To learn more, go to the Access Control guide for Cloud Logging.
Best practices
- Structured logging: The logging agent integrated with GKE
will read JSON documents serialized to single-line strings and written to
standard output or standard error and will send them to Google Cloud Observability
as structured log entries.
- See Structured logging for more details on working with an integrated logging agent.
- You can use Advanced logs filters to filter logs based on the JSON document's fields.
- Logs generated with glog will have the
common fields parsed, for example,
severity
,pid
,source_file
,source_line
. However, the message payload itself is unparsed and shows up verbatim in the resulting log message in Google Cloud Observability.
- Severities: By default, logs written to the standard output are on the
INFO
level and logs written to the standard error are on theERROR
level. Structured logs can include aseverity
field, which defines the log's severity. - Exporting to BigQuery: For additional analysis, you can export logs to external services, such as BigQuery or Pub/Sub. Logs exported to BigQuery retain their format and structure. See Routing and storage overview for further information.

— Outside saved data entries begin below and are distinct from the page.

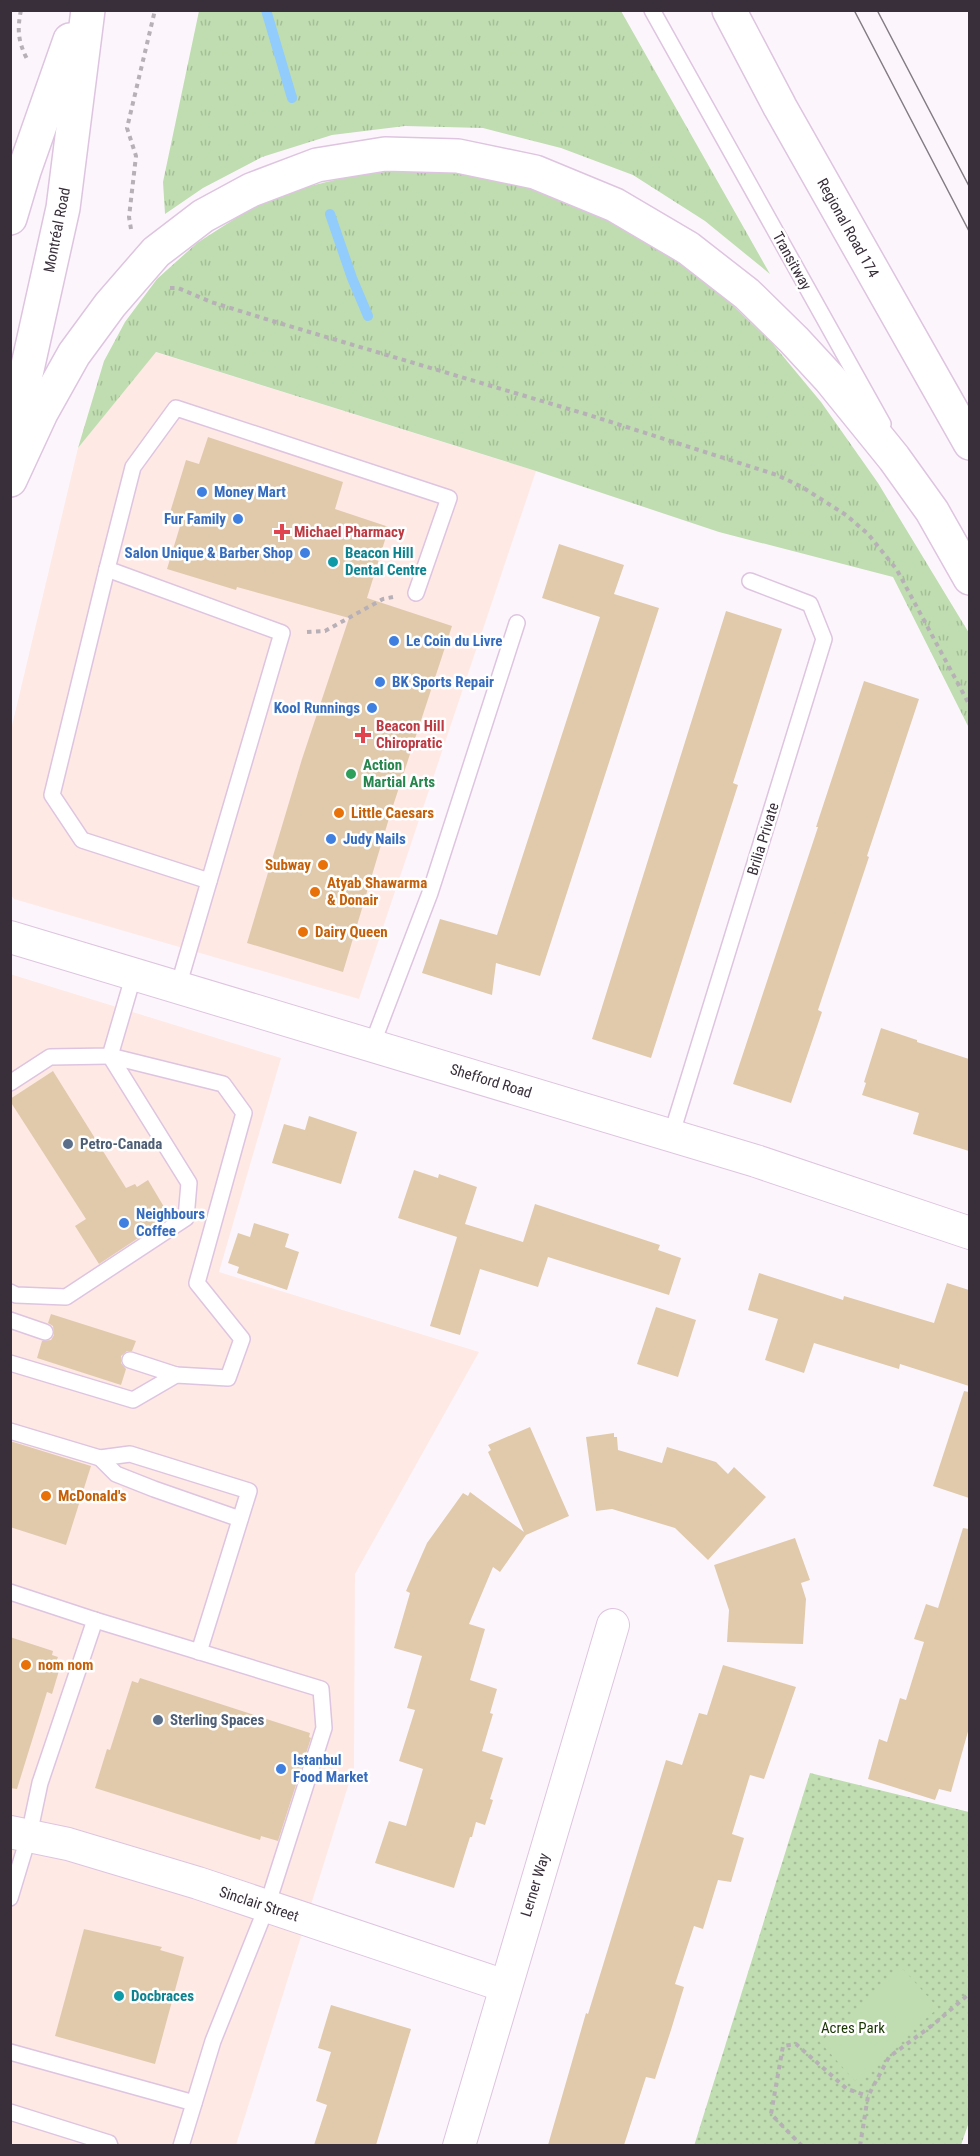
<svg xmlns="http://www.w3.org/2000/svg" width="980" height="2156" font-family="'Roboto Condensed',sans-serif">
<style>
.commercial{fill:#fee9e5}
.grass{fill:url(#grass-tufts)}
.park{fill:url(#park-dots)}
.garden{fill:#bfddb0}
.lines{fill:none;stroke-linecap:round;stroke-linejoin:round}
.stream{stroke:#91ccfc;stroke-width:10}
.building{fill:#e1caac}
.service-casing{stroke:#dec4e0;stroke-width:18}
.minor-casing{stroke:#dec4e0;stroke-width:34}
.primary-casing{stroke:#dec4e0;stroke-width:36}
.motorway-casing{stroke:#dec4e0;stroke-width:36}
.path{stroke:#b7b0b7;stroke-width:4;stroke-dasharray:4.5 4.5;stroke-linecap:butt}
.service{stroke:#fff;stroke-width:15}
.minor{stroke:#fff;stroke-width:32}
.primary{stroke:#fff;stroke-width:33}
.motorway{stroke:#fff;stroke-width:33}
.tram{stroke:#847b84;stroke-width:1.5}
.shop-dot{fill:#3f7fe0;stroke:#fff;stroke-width:2}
.health-dot{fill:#e0444e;stroke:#fff;stroke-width:2}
.culture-dot{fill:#0f9aa8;stroke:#fff;stroke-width:2}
.leisure-dot{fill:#2e9e5b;stroke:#fff;stroke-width:2}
.food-dot{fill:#e8710a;stroke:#fff;stroke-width:2}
.service-dot{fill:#5c6f8a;stroke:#fff;stroke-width:2}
.labels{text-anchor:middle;stroke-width:5;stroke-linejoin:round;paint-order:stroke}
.street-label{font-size:15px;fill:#392f3a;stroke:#fff}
.shop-label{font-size:15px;font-weight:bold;fill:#366cbe;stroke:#fff;text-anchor:start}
.health-label{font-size:15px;font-weight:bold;fill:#be3a42;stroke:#fff;text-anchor:start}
.culture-label{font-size:15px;font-weight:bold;fill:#0d838f;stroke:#fff;text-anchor:start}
.leisure-label{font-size:15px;font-weight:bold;fill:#27864d;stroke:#fff;text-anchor:start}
.food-label{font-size:15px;font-weight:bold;fill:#c56008;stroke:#fff;text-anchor:start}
.service-label{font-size:15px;font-weight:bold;fill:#4e5e75;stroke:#fff;text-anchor:start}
.park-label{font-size:15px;fill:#173600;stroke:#fff}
</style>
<defs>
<pattern id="grass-tufts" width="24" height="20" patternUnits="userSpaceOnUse" patternTransform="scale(1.5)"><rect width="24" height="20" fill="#bfddb0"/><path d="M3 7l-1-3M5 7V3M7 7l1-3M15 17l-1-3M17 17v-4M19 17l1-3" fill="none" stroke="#a5be98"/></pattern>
<pattern id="park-dots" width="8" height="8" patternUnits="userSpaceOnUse" patternTransform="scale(1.5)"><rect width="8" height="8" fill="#bfddb0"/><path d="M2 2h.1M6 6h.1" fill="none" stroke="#a5be98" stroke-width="1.8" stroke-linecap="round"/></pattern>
</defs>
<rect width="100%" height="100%" fill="#fcf6fc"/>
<!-- commercial -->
<g class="commercial">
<path d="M155,352L536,471L359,999L14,899L11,895V730L78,448Z"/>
<path d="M10,974L281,1058L219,1272L479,1352L355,1574L354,1767L236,2145H11Z"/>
</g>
<!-- grass -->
<g class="grass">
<path d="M199,11H621L770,274L705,221L633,175L561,148L483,128L405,126L332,135L262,157L203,188L165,214L163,182Z"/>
<path d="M399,170L449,171L494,177L552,193L618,222L676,258L723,296L772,343L821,402L878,483L969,633V728L893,577L719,532L536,471L156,352L78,448L104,361L125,322L157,279L197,243L250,209L302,188L347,177Z"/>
</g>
<!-- park -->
<path class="park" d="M810,1773L969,1812L970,2119L961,2145L694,2146Z"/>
<!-- garden -->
<path class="garden" d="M903,1969L938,2008L855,2081L820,2042Z"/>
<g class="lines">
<!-- stream -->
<g class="stream">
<path d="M266,10L292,98"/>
<path d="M330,214L352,278L368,316"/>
</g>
</g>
<!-- building -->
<g class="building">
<path d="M208,437L343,482L335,509L389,527L367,598L452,626L390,815L343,972L247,943L302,759L349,618L237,587L236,590L167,569L181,523L168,519L186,460L199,464Z"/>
<path d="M559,544L624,565L614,594L659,608L540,976L496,963L492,995L422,973L440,919L497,935L600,617L542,598Z"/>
<path d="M726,611L782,629L733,783L738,785L651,1058L592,1039Z"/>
<path d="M864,681L919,699L867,856L869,857L818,1010L822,1012L791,1103L733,1084L818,827H816Z"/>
<path d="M881,1028L917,1040V1042L969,1059V1151L913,1134L919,1113L862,1095L866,1083L864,1082Z"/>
<path d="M53,1071L126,1188L135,1184L137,1187L148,1180L170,1217L99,1264L75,1226L86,1219L10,1101V1099Z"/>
<path d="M309,1116L357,1132L341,1184L272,1163L284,1124L305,1130Z"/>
<path d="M414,1170L438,1178L439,1174L477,1187L465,1224L523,1242L535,1204L660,1245L658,1250L681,1258L669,1295L548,1257L538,1287L480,1269L460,1335L430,1326L457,1237L398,1218Z"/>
<path d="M254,1223L289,1234L285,1247L299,1252L287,1290L237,1273L239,1267L228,1263L238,1233L250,1237Z"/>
<path d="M759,1273L843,1300L844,1296L934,1323L947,1283L969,1290V1386L900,1364L899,1369L814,1343L804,1373L765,1360L778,1319L748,1310Z"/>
<path d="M656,1307L696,1320L678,1377L637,1364Z"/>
<path d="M51,1314L136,1341L132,1351H127L121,1356V1363L126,1369L121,1385L37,1358L42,1341L51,1340L54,1335L53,1326L48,1323Z"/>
<path d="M964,1391L969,1392V1498L933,1486Z"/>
<path d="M530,1427L569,1516L526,1535L500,1572L493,1567L469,1624L485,1629L470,1680L497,1689L490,1713L493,1714L482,1751L503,1758L490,1799L493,1800L485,1825L476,1822L472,1837H470L454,1888L375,1863L389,1821L406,1826L423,1769L399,1761L415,1710L407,1708L422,1656L394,1648L410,1593L406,1591L427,1543L463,1493L468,1496L470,1492L524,1532L488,1452L491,1450L488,1445Z"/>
<path d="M614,1433V1437H617L618,1450L662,1463L667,1447L716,1462L728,1474L734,1467L766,1497L708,1560L675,1528L612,1509L596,1511L586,1437Z"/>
<path d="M10,1441L91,1466L66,1545L10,1527Z"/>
<path d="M963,1528L969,1529V1728L951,1792L939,1789L935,1800L868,1779L879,1739L887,1742L900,1698L906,1700L924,1642L914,1639L926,1604L938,1608Z"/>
<path d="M795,1538L810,1580L801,1583L806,1599L803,1644L727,1642L729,1610L714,1565Z"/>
<path d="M10,1637L53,1651L52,1655L58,1657L56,1662L61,1664L52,1694L47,1692L17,1789L10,1788Z"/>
<path d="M723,1665L796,1687L764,1779L750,1775L732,1834L744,1838L731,1882L718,1880L703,1929L694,1926L693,1929L675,1984L684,1987L671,2030L655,2079L646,2077L624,2145H548L586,2013L588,2014L666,1760L682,1765L699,1713L707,1715Z"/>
<path d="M140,1678L310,1733L309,1737L311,1738L278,1841L261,1836L260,1840L95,1788L107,1749L110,1750L132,1681L138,1683Z"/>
<path d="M84,1929L162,1947L160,1950L184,1957L155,2064L55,2036Z"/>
<path d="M331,2005L411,2029L376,2145H314L327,2105L316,2101L331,2052L318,2048Z"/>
</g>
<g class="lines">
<defs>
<g id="service">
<path d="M652,10L883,424"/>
<path d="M107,569L52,795L82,840L209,881"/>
<path d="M178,987L282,633L107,569L133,467L176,408L449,498L416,593"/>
<path d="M372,1045L430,893L517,623"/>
<path d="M10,1083L50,1057L110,1056L134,974"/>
<path d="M671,1136L824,639L810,604L750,581"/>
<path d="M10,1292L16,1295L66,1297L186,1218L189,1183L110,1056L223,1084L244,1113L197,1283L242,1339L228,1378L176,1375L133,1400L10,1363"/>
<path d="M10,1320L45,1332"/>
<path d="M130,1360L176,1375"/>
<path d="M10,1431L100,1458L130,1454L249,1491L199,1652"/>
<path d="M100,1458L116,1474L154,1489L240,1519"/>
<path d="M10,1592L95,1620L321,1689L324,1728L267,1906L213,2041L181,2146"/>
<path d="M10,1898L29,1835L40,1783L95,1620"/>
<path d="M10,2052L194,2103"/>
<path d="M10,2112L109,2143L110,2146"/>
</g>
<g id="minor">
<path d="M10,937L756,1161L970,1233"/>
<path d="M10,1832L68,1844L198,1883L505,1986"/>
<path d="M459,2146L613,1625"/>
</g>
<g id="primary">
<path d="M10,218L24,171L70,40"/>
<path d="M10,446L63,208L88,10"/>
</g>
<g id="motorway">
<path d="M729,10L780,107L970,443"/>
<path d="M10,480L41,413L74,354L110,305L156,252L203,216L251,190L317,165L385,154L458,156L535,172L615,205L688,248L747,294L794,340L830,379L894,458L932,511L970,578"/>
</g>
</defs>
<!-- service casing -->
<use href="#service" class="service-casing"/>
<!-- minor casing -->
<use href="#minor" class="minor-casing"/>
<!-- primary casing -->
<use href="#primary" class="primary-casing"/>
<!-- motorway casing -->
<use href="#motorway" class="motorway-casing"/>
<!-- path -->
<g class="path">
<path d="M21,10C17,30 18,41 27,59"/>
<path d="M131,229L129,217L136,156L127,128L155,10"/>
<path d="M170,288H178L211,302L269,320L589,415L777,475L802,487L846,515L868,534L897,570L970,706"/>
<path d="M307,632L325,631L383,599L393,597"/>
<path d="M802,2146L771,2114L783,2046L796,2044L847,2089L868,2096"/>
<path d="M860,2146L868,2096L889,2057L934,2024L970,1993"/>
</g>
<!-- service -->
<use href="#service" class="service"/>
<!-- minor -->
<use href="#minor" class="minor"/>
<!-- primary -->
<use href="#primary" class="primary"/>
<!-- motorway -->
<use href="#motorway" class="motorway"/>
<!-- tram -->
<g class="tram">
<path d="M854,10L970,233"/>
<path d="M877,10L970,188"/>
</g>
</g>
<!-- markers -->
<g class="shop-dot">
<circle cx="202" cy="492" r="6"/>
<circle cx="238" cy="519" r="6"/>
<circle cx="305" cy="553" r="6"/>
<circle cx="394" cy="641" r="6"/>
<circle cx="380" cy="682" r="6"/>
<circle cx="372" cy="708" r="6"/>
<circle cx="331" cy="839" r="6"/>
<circle cx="124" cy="1223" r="6"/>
<circle cx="281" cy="1769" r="6"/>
</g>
<g class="health-dot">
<path d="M279 523h6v6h6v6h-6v6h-6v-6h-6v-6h6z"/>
<path d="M360 726h6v6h6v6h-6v6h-6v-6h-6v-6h6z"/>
</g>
<g class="culture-dot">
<circle cx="333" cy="562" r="6"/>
<circle cx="119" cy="1996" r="6"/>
</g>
<circle class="leisure-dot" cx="351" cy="774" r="6"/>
<g class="food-dot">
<circle cx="339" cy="813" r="6"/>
<circle cx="323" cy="865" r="6"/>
<circle cx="315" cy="892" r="6"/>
<circle cx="303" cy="932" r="6"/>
<circle cx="46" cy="1496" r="6"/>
<circle cx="26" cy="1665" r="6"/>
</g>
<g class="service-dot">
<circle cx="68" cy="1144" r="6"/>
<circle cx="158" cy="1720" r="6"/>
</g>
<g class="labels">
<!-- street labels -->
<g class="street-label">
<text transform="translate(848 228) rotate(61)" y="5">Regional Road 174</text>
<text transform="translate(57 230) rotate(-79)" y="5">Montréal Road</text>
<text transform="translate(792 261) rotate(61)" y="5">Transitway</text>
<text transform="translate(763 839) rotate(-73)" y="5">Brilia Private</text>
<text transform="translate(491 1081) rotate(17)" y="5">Shefford Road</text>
<text transform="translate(535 1885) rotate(-73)" y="5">Lerner Way</text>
<text transform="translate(259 1904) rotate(18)" y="5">Sinclair Street</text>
</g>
<!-- shop labels -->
<g class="shop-label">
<text x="214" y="497">Money Mart</text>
<text x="226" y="524" text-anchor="end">Fur Family</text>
<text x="293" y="558" text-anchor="end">Salon Unique &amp; Barber Shop</text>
<text x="406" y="646">Le Coin du Livre</text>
<text x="392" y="687">BK Sports Repair</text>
<text x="360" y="713" text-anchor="end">Kool Runnings</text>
<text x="343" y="844">Judy Nails</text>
<text x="136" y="1219">Neighbours<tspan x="136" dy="17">Coffee</tspan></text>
<text x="293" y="1765">Istanbul<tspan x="293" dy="17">Food Market</tspan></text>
</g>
<!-- health labels -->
<g class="health-label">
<text x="294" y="537">Michael Pharmacy</text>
<text x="376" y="731">Beacon Hill<tspan x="376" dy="17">Chiropratic</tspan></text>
</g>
<!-- culture labels -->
<g class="culture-label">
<text x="345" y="558">Beacon Hill<tspan x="345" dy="17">Dental Centre</tspan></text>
<text x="131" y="2001">Docbraces</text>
</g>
<!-- leisure labels -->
<g class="leisure-label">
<text x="363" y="770">Action<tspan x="363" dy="17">Martial Arts</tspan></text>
</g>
<!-- food labels -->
<g class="food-label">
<text x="351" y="818">Little Caesars</text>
<text x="311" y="870" text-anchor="end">Subway</text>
<text x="327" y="888">Atyab Shawarma<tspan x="327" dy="17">&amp; Donair</tspan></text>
<text x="315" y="937">Dairy Queen</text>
<text x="58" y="1501">McDonald's</text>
<text x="38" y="1670">nom nom</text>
</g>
<!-- service labels -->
<g class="service-label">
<text x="80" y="1149">Petro-Canada</text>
<text x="170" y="1725">Sterling Spaces</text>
</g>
<!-- park labels -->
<g class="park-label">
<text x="853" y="2033">Acres Park</text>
</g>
</g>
<!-- border -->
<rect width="980" height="2156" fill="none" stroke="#392f3a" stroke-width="24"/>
</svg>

- Alerting: When Logging logs unexpected behavior, you can use logs-based metrics to set up alerting policies. For an example, see Create an alerting policy on a counter metric. For detailed information on logs-based metrics, see Overview of logs-based metrics.
- Error reporting: To collect errors from applications running on your clusters, you can use Error Reporting.
Control plane logs
You can configure a GKE cluster to send logs emitted by the Kubernetes API server, Scheduler, and Controller Manager to Cloud Logging.
Requirements
Sending logs emitted by Kubernetes control plane components to Cloud Logging requires GKE control plane version 1.22.0 or later and requires that the collection of system logs be enabled.
Configuring collection of control plane logs
See the instructions to configure logging support for a new cluster or for an existing cluster.
Pricing
GKE control plane logs are exported to Cloud Logging. Cloud Logging pricing applies.
Quota
Control plane logs consume the "Write requests per minute" quota of the Cloud Logging API. Before enabling control plane logs, check your recent peak usage of that quota. If you have many clusters in the same project or are already approaching the quota limit, then you can request a quota-limit increase before enabling control plane logs.
Access controls
If you want to limit access within your organization to Kubernetes control plane logs, you can create a separate log bucket with more limited access controls.
By storing them in a separate log bucket with limited access, control plane logs
in the log bucket won't automatically be accessible to anyone with
roles/logging.viewer
access to the project. Additionally, if you decide to
delete certain control plane logs due to privacy or security concerns, storing
them in a separate log bucket with limited access makes it possible to delete
the logs without impacting logs from other components or services.